Tuesday, June 4, 2013

Perguruan Tinggi, Cikal-Bakal Koruptor di Pemerintahan

Perguruan Tinggi, Cikal-Bakal Koruptor di Pemerintahan
Oleh: Achmad Mujahid Syayyaf 
(Mahasiswa KPI semester 4)

Rasanya tidak bosan-bosannya mengkaji kasus-kasus korupsi yang semakin menjamur di Negara Kesatuan Republik Indonesia ini.
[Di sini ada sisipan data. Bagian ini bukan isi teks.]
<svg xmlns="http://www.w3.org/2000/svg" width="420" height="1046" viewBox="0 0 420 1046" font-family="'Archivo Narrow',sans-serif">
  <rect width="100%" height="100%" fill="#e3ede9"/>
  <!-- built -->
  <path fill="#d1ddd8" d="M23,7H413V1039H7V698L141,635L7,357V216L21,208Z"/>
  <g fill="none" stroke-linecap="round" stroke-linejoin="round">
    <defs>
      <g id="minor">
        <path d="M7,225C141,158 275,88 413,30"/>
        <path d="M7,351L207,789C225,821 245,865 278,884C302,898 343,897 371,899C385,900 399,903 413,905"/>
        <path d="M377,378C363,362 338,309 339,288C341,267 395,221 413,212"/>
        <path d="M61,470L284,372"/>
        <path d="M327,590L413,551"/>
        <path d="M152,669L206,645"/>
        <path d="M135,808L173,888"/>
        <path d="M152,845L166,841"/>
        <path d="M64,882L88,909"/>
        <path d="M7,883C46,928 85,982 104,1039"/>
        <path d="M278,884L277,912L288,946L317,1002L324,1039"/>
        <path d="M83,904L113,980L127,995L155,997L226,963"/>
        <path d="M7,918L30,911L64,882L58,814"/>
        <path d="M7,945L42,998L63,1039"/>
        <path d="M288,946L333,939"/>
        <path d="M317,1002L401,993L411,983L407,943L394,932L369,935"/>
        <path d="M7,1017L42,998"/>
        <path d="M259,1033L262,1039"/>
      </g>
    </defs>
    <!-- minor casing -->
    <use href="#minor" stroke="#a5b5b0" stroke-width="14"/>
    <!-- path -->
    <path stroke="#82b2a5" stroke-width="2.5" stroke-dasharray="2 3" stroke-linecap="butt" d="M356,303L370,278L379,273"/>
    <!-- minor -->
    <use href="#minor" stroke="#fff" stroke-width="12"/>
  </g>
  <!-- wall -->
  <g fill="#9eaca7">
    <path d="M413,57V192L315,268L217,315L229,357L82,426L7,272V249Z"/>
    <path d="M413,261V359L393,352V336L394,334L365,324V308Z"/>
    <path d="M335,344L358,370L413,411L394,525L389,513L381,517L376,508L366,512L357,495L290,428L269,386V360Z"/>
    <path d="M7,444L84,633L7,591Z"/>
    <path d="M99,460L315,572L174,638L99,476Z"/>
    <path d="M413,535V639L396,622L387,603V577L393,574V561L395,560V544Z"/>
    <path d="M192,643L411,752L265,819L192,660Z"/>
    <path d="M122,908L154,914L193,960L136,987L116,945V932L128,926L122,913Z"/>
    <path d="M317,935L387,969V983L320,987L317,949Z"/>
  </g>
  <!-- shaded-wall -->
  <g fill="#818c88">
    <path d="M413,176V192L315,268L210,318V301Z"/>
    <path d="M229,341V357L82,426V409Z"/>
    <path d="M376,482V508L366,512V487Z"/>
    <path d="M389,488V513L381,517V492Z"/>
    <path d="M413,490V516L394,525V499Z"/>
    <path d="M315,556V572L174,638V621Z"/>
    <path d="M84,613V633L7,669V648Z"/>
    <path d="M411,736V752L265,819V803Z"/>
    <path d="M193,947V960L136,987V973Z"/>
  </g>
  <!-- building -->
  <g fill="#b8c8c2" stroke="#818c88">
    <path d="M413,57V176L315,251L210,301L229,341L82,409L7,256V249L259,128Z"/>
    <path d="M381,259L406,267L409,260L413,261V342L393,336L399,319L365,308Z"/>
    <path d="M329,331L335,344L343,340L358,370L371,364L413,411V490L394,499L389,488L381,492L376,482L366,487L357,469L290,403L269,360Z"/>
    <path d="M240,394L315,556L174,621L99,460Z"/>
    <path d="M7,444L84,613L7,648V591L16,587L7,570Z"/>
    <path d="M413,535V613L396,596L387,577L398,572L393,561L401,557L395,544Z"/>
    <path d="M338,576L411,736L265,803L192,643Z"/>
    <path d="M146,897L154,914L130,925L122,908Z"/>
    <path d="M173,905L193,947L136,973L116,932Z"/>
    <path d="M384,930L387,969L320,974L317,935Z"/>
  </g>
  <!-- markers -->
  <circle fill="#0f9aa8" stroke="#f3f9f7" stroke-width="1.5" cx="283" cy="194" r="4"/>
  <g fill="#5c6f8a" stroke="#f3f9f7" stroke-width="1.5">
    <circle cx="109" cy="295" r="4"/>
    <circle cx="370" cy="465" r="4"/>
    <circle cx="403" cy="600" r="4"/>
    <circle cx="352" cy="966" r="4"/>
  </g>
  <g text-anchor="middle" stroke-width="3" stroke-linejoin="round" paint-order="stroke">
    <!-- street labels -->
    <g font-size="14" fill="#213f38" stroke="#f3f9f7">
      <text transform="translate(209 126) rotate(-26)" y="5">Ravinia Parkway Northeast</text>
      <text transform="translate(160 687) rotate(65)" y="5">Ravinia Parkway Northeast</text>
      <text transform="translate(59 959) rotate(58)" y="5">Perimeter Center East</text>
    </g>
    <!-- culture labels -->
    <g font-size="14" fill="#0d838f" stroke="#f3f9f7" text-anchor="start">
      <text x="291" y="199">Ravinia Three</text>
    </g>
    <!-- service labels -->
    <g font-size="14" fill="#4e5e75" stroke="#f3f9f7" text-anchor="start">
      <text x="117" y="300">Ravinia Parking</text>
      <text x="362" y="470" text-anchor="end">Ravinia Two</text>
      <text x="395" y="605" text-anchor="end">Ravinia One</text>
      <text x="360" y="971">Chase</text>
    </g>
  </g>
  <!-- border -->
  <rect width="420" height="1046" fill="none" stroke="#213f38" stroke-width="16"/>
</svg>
Indonesia yang memiliki segudang keindahan alam baik disektor bahari maupun darat, tidaklah didukung dengan keindahan moral masyarakatnya, khususnya orang-orang berdasi, berjaz hitam yang duduk dikursi DPR sambil memakan uang rakyat.
            Menurut Syed Hussain Alatas, korupsi adalah penyalahgunaan kepercayaan untuk kepentingan pribadi. Robert Klitgard dalam bukunya Corrupt and Cities, korupsi adalah penyalahgunaan kekuasaan untuk kepentingan pribadi.[1] Tidak heran, Indonesia berada diperingkat pertama negara terkorup tingkat Asia pada tahun 2009 versi PERC (Political and Economic Risc Consultancy), dengan skor 8,32. Disusul urutan kedua dan ketiga adalah Thailand dengan skor 7,63 dan Kamboja 7,25. Pada tahun 2011 Indonesia masih merajai negara terkorup di Asia Pasifik dari 16 negara menurut PERC yang berbasis di Hongkong (Kompas, 2/22/2012). 
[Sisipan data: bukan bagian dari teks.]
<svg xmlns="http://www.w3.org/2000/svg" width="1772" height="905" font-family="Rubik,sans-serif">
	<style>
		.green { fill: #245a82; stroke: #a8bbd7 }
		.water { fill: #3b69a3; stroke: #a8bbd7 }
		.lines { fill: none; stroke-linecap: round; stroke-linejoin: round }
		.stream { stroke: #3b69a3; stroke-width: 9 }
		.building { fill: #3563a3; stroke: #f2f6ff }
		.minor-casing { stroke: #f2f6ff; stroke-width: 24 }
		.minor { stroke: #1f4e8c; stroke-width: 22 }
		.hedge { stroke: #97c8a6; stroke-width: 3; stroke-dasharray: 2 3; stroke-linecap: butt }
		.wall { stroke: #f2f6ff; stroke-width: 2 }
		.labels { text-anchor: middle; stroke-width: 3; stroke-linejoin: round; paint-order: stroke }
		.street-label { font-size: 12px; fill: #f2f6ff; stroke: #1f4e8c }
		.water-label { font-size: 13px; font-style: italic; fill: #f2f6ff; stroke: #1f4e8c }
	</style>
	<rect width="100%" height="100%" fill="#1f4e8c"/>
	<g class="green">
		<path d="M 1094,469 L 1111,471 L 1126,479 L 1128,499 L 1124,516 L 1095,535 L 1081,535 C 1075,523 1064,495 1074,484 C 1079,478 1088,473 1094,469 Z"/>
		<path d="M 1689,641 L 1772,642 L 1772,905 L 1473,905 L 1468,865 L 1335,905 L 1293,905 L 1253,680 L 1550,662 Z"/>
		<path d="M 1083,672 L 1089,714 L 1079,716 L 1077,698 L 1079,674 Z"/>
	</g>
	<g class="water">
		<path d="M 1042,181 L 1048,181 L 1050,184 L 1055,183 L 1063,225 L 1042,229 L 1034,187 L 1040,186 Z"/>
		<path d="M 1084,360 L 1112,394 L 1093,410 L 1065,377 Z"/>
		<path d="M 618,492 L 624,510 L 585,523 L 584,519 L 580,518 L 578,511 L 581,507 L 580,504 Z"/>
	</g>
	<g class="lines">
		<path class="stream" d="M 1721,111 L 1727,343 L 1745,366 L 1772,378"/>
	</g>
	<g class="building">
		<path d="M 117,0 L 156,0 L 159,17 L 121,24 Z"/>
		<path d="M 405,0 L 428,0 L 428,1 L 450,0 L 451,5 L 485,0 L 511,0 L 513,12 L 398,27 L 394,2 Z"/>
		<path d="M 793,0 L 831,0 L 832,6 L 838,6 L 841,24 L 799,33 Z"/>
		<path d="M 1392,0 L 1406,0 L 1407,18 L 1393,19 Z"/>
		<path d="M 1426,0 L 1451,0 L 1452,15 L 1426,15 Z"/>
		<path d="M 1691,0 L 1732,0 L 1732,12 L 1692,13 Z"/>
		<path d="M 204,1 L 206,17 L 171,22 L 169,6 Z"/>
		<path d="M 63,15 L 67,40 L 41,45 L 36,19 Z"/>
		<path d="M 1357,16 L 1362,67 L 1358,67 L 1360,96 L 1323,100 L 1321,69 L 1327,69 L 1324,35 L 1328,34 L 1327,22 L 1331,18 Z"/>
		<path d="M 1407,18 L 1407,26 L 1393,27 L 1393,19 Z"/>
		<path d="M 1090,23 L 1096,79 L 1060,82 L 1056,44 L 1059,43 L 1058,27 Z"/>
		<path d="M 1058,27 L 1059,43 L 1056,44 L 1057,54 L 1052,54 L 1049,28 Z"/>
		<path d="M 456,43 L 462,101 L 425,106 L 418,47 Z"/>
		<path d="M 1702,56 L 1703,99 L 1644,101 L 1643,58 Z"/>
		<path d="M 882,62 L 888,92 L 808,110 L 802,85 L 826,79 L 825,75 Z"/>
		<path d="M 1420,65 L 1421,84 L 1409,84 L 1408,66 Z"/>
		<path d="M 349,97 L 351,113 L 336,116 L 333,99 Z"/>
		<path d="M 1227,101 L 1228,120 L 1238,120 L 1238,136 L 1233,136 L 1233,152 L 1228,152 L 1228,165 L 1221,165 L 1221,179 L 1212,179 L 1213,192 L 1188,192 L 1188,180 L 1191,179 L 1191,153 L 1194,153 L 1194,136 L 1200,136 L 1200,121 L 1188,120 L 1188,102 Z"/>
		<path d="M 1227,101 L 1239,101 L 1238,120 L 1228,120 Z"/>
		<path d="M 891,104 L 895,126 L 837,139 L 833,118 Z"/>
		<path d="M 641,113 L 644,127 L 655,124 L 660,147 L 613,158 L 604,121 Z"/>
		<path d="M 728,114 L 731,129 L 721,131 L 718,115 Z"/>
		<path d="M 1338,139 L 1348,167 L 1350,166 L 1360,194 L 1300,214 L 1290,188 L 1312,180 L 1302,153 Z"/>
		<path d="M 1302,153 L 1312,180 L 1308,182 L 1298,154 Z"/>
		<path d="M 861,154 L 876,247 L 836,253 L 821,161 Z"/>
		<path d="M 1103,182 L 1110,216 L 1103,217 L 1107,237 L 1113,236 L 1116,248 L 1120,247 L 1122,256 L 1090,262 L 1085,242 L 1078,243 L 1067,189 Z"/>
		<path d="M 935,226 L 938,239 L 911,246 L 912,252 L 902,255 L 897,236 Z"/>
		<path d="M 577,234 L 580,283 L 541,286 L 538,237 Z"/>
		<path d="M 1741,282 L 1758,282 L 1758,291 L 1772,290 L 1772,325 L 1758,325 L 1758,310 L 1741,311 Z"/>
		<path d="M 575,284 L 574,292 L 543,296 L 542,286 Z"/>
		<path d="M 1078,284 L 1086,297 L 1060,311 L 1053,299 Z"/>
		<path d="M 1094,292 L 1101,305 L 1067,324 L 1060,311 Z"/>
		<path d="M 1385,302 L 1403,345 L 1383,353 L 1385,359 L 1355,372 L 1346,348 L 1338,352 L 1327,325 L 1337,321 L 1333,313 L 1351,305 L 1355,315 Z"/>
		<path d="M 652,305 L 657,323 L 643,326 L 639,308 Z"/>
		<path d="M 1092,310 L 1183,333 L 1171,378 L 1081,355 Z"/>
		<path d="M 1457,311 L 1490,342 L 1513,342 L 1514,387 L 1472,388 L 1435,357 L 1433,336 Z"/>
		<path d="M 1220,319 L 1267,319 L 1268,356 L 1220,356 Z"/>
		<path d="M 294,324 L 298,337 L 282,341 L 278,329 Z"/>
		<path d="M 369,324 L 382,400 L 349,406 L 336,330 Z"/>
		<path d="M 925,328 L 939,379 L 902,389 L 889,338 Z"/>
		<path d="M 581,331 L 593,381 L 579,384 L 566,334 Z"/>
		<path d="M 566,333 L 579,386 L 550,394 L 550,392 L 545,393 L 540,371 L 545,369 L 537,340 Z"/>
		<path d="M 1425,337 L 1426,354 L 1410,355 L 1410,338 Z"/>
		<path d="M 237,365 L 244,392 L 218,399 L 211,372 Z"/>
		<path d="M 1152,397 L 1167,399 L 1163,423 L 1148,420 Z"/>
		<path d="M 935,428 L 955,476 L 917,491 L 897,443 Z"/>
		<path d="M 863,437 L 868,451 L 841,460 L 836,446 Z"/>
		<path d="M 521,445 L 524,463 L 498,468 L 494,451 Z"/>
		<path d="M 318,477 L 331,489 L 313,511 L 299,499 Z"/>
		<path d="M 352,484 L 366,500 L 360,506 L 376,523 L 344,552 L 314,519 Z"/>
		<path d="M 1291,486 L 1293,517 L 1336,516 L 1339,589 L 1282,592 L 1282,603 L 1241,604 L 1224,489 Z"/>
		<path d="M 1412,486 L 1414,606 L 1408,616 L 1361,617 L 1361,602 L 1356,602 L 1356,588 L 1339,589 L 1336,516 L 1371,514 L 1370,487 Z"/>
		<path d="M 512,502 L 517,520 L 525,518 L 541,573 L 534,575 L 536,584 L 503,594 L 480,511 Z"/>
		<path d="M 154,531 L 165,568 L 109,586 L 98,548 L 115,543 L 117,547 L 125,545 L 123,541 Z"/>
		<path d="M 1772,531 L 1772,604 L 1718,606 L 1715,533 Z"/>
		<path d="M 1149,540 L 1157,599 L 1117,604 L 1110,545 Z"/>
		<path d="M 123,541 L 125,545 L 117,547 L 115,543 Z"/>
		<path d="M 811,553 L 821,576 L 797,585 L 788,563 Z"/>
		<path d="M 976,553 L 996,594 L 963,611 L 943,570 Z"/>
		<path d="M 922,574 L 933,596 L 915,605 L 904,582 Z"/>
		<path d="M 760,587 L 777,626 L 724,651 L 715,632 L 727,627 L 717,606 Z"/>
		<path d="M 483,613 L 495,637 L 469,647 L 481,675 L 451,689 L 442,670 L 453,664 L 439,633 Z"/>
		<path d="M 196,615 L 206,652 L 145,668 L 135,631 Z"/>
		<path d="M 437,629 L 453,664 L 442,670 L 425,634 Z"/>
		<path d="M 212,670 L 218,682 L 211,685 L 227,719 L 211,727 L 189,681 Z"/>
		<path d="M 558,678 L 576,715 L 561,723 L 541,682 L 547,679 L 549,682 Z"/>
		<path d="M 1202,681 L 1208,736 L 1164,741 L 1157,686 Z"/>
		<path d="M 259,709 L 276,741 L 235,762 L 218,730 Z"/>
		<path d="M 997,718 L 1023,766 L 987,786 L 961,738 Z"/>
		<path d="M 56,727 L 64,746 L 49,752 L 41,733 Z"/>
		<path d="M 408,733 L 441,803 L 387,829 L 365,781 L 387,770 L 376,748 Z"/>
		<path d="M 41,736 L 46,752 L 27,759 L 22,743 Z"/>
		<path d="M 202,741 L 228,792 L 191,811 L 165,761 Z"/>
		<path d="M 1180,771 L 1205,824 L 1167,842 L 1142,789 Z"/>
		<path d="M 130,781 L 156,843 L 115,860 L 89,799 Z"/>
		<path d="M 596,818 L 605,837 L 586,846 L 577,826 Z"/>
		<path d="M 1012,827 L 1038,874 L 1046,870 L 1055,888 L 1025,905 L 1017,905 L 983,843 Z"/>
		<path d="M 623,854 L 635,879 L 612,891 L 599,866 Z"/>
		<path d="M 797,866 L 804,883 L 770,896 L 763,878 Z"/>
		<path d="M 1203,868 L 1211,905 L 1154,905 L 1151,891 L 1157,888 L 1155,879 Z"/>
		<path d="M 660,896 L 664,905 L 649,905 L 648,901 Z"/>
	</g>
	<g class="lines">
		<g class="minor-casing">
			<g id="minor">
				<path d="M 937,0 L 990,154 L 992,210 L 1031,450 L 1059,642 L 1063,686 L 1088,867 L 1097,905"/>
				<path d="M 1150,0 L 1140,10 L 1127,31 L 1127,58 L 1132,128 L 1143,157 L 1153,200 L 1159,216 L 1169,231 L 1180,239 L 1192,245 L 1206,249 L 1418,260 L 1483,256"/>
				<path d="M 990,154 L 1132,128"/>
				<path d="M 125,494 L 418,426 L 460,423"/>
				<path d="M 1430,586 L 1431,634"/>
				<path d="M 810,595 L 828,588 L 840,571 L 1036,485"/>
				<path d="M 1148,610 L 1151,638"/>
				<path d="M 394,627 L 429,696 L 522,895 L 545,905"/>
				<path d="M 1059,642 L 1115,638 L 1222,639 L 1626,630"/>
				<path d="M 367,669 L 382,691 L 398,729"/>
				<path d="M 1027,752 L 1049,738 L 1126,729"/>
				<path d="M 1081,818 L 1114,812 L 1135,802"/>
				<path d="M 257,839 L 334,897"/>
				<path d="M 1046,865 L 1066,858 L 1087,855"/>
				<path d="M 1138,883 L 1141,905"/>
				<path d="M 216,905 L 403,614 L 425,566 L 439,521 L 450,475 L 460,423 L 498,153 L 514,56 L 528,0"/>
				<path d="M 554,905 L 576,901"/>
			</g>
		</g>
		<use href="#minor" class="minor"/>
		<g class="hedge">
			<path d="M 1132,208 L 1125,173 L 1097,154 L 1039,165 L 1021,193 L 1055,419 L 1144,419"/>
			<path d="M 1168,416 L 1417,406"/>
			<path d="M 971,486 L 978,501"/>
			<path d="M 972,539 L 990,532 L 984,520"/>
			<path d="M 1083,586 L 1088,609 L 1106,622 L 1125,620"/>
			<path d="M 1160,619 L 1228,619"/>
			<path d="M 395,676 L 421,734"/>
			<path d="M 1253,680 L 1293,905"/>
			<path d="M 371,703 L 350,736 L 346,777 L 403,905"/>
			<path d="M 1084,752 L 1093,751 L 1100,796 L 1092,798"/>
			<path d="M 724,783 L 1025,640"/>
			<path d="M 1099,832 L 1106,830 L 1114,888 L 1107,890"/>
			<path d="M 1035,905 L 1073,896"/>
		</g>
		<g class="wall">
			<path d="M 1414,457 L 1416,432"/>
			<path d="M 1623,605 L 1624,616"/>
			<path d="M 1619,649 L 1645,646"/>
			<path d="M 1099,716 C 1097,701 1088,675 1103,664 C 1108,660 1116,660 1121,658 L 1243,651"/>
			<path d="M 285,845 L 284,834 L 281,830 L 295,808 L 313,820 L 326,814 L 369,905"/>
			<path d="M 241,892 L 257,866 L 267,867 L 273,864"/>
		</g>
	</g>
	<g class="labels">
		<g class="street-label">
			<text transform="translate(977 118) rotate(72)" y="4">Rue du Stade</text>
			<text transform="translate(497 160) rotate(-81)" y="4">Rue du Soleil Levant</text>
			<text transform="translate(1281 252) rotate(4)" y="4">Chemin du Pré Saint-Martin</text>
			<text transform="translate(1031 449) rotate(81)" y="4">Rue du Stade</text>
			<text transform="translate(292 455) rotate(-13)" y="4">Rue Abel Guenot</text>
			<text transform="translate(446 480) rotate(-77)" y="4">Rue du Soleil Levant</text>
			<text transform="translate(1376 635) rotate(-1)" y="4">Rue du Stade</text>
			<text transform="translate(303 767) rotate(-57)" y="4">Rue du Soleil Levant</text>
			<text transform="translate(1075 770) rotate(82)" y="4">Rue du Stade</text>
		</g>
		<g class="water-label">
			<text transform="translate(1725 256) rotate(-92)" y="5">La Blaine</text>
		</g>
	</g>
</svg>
            Selama 2012, Indonesia Corruption Watch (ICW) menemukan 285 kasus korupsi yang merugikan negara hingga Rp 1,22 triliun. ICW mencatat jumlah tersangka korupsi mencapai 597 orang. Jumlah itu menurun dibandingkan periode yang sama di tahun 2011. Saat itu, jumlah kasus korupsi sebanyak 436 kasus dengan 1.053 tersangka. Kemudian menurut MNC Media Research Polling, kasus korupsi di daerah berdasarkan data Kemendagri, sepanjang 2004 hingga 2012, ada 2.976 anggota DPRD Tingkat I dan DPRD Tingkat II yang terlibat kasus kriminal. Di antara kasus-kasus tersebut, kasus korupsi adalah kasus terbanyak dengan jumlah 349 kasus atau 33,2 persen. Sepanjang periode itu pula, sebanyak 155 kasus korupsi melibatkan kepala daerah. Sementara itu, KPK baru menyelesaikan 37 dari 155 kasus yang ada. (hizbut-tahrir.or.id/3/1/2013).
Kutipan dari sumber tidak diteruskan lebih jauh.